Publicador de contenidos

Back to 2016_11_10_COM_Op_Esperanza

Manuel Martín Algarra, Full Professor of Public Opinion at School of Communication of the University of Navarra.

From hope to fear

Thu, 10 Nov 2016 13:28:00 +0000 Published in News Journal

It is almost unbelievable that the same country that 8 years ago elected the first African-American president in its history full of hope and re-elected him -certainly with less enthusiasm- 4 years ago for a second term, has elected someone diametrically opposed to replace Barack Obama and has done so full of fear and indignation.

Obama won the confidence of Americans by appealing to hope(Hope!) in a possible change(Yes, we can!) and generated a wave of optimism in the United States and around the world that now seems unjustified: no single man, not even the president of the most powerful country on Earth, can change everything for the better. Obama found it harder than expected to win his second presidential election precisely because of the expectations generated in his first election campaign. The president himself later commented that his campaign slogan should have been " Yes, we can but...".

Barack Obama has not been a bad president, at least if we judge the macroeconomic figures of the country, the data of employment, or the effort to extend health and social benefits to those who lacked them(Medicare and Medicaid). However, during his two terms in office, the differences between rich and poor have not diminished, but quite the opposite: never before has the American class average been so diminished as it is now. Likewise, Obama's presidency has fallen far short of the expectations he had generated around the world with regard to armed conflicts and the role of the USA in the world concert. In general terms, it can be said that the legacy left by Obama to his successor as the Democratic Party's presidential candidate has been good. Why has Clinton not been able to revalidate the Presidency for the Democrats?
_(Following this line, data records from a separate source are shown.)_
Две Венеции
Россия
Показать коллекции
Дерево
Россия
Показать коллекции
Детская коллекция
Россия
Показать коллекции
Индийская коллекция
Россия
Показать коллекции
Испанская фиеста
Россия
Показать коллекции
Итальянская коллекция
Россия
It was known beforehand that, despite his hardly improvable credentials, he did not arouse enthusiasm among potential Democratic voters. Last summer, filmmaker Michael Moore - not at all suspected of being close to the Republicans - predicted Donald Trump's victory, among other things due to the unpopularity of Hilary Clinton, who perfectly embodies what in our country we would call the caste, the professional politicians whose disconnection with the real problems of the people is total. Here is, in my opinion, the real reason for Hilary Clinton's failure: the disaffection towards the political class or, even more, the weariness towards the political class .

This is not a new phenomenon, nor is it exclusively American. In 2008, without going any further, several colleagues from department of Public Communication of the University of Navarra, in the book What do we think in Navarra about our politicians? explained this issue with data of the Comunidad Foral. The perception that politicians are part of the problem and not part of the solution is nowadays currency in practically all Western democracies, including the United States. Obama was probably the first to realize that citizens needed hope, project, leadership, because the feeling of being fed up was already very strong in 2008. Hope was a magic word. But Obama has not been able to fulfill the hopes that people had, or at least not to the extent that was desired, and hope has turned into frustration. And frustration into fear. And fear into a breeding ground for populists with simplistic and impossible recipes for very complex problems. If Barack Obama became president by appealing to hope, Donald Trump has done so by appealing to the frustration that generates fear: fear of immigrants, fear of Muslims, fear of Europeans, fear of free trade agreements. An irrational fear of everything that is distant and that serves to explain the frustration generated by the disenchantment with the politicians of "the system", Obama among them.

Trump, who is not a politician but a businessman who has made his name on television has exploited that frustration with the system and with politicians and that fear of the unknown. And the voters have bought his outrageous and simplistic speech . I do not believe that this frustration will be solved with his recipes, but it is worth learning the lesson: people's anger, their disenchantment with politics, is not something to which the rulers should remain oblivious, because this anger, on the one hand, ends up removing them from power (which is not in itself bad); and on the other hand, submission the government to others who, most likely, will endanger democratic coexistence. And this is really bad.